I do a fair amount of advertising in my search for political items for my collection. I’ll readily admit that it’s not cheap, but it sure does pay off. A good example is what happened recently with a wonderful 1900 campaign item I managed to buy.
This summer, The Wall Street Journal did an article about the American Political Items Collectors National Convention in Columbus, Ohio. This great show caught the eye of editors there because, well, it’s an election year. Getting publicity for shows in presidential election years is not that difficult.
The WSJ article contained a link to the APIC website. A gentleman in the Midwest saw the article, went to the site and saw my ad there for buying Theodore Roosevelt collectibles. He then contacted me via email.

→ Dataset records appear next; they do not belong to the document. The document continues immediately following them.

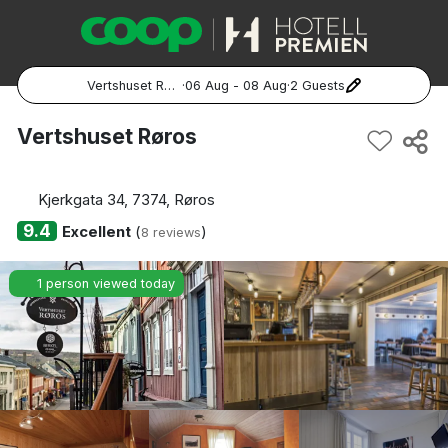
Vertshuset Røros
·
06 Aug - 08 Aug
·
2 Guests
Popular Destinations:
Vertshuset Røros
Hela Sverige
Kjerkgata 34, 7374, Røros
Stockholm
9.4
Excellent
(
)
8 reviews
Göteborg
1 person viewed today
Malmö
Hela Norge
Oslo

It turns out his neighbor, an elderly woman, had a McKinley-Roosevelt umbrella from the 1900 election that she wanted to sell. Typically, these umbrellas, which are made of cloth, are torn to pieces or at least have large holes in them, and many have broken ribs because they are made of wood. Nearly all are water stained because, of course, they were used in the rain. The seller’s friend sent photos, and I was surprised at the great condition of the item, except for a few water stains.
He mentioned, also, that the umbrella was autographed by Theodore Roosevelt Jr. in the 1930s. This is a nice addition, but it’s not nearly as good as if it had been autographed by his father who is pictured on the umbrella.
After a little negotiating, we arrived at a price and I paid him through PayPal. It wasn’t long before the very carefully wrapped umbrella arrived. Sure enough, it is autographed and the condition is wonderful. It’s a great addition to my collection. And it all came about through the wonders of advertising.